··· Document excerpt

# highest bhp on standard rods rb26dett ?



## scoooby slayer (Jun 13, 2009)

can anyone who has run standard rods post the bhp theyve run at please. and if theyve broken what power level they broke at. not bolt breakages just bent rod, broken rod or cracked rod.

thanks


----------



## Moff (Sep 27, 2004)

Think there is a thread about it on here, but its about 600bhp


----------



## goghat (May 13, 2007)

I think the rips guys have done over 1000bhp on standard rods.


----------



## ru' (Feb 18, 2007)

Yep; thread I read included comments that basically as long as the map is good then rods can handle lots of power, especially with decent bolts.

Search is your friend (well, the google-ified search, anyway):

http://www.gtr.co.uk/forum/24529-standar-con-rod-limits.html


----------



## nick the tubman (Jun 28, 2006)

i would like to know this too.. as i am considering forged rods next time. running around 600bhp at mo.. just had my head ported & polished, valves re-lapped, steps machined, re-shimmed and new tomei 270 10.5 cams... so should be well over 600bhp with my set up
and having just seen an engine that has chucked a rod through the block was thinking this may be a must have???


----------



## Irish GTR (Apr 23, 2007)

Only as much as the standard gearbox can hold is how I look at it.


----------



## scoooby slayer (Jun 13, 2009)

cool thanks for replies. what about inlet manifold and cylinder head port sizes when do they become a restriction ?


----------



## nick the tubman (Jun 28, 2006)

they are a restriction anything over 400bhp IMO.... good porting & polishing, removing restrictors etc, is good for around 40+bhp i have been told.


----------



## ru' (Feb 18, 2007)

nick the tubman said:


> ...and having just seen an engine that has chucked a rod through the block was thinking this may be a must have???


What was the reason?


----------



## scoooby slayer (Jun 13, 2009)

nick the tubman said:


> they are a restriction anything over 400bhp IMO.... good porting & polishing, removing restrictors etc, is good for around 40+bhp i have been told.


i mean restriction where the engine will surge and boost will jump up and down by 7 - 10 psi ! my old cossie did this and had to have boost capped below 5300 rpm to 24 psi as the engine just physically couldnt consume the air the big t4 was producing! it sounded rank tbh


----------



## rb30r34 (Jun 30, 2008)

The rod bolts always seem to break before the rods. I know of one rb30 with a 25 head on it. It spat a rod out the block after been thrashed by one of the most ruthless drivers I know for 3 years. It was making 380rwkw's. Standard crank, rods, forged pistons.


----------



## R.I.P.S NZ (May 7, 2004)

goghat said:


> I think the rips guys have done over 1000bhp on standard rods.


News to me, I've never run RB26s:nervous::nervous:

One of my customers ran around 750-800whp with one of our stock internal RB30s and he cracked a ring land after a while (not sure why) but the rods didn't give trouble as he kept the rpm down.

······
··· Material provided

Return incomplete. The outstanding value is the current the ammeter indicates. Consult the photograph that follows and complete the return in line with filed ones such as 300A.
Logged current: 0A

······
··· Material provided

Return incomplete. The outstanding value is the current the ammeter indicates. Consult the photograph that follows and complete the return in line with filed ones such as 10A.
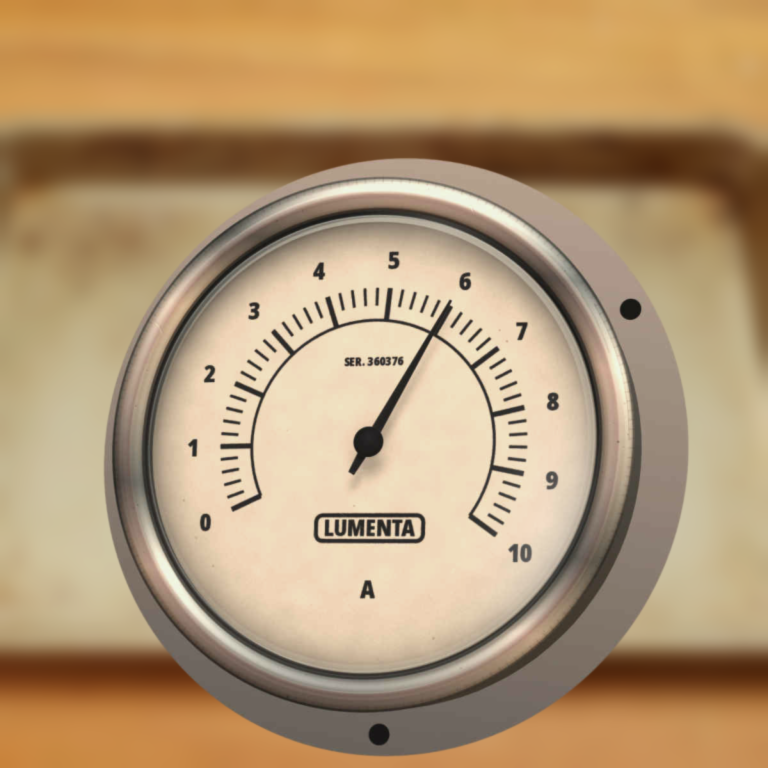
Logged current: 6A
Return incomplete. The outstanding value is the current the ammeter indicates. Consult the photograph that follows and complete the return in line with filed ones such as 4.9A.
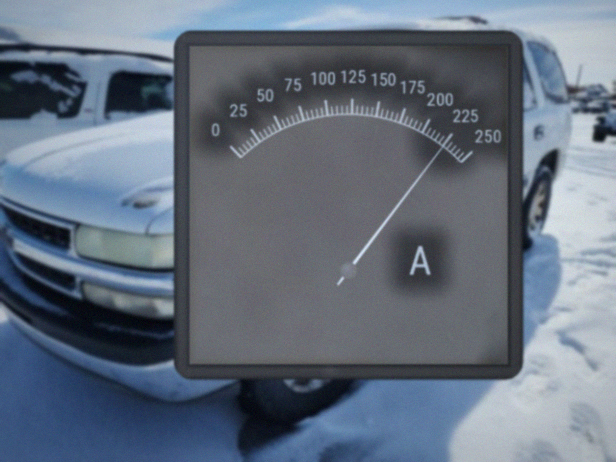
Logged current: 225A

······
··· Material provided

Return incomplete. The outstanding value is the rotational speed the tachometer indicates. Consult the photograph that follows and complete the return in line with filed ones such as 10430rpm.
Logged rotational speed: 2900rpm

······

**What to do:** Write out the part of the forum thread on standard RB26 rods that runs from "One of my customers" up to and including "the rpm down.", copied word for word.

**Answer section:**
One of my customers ran around 750-800whp with one of our stock internal RB30s and he cracked a ring land after a while (not sure why) but the rods didn't give trouble as he kept the rpm down.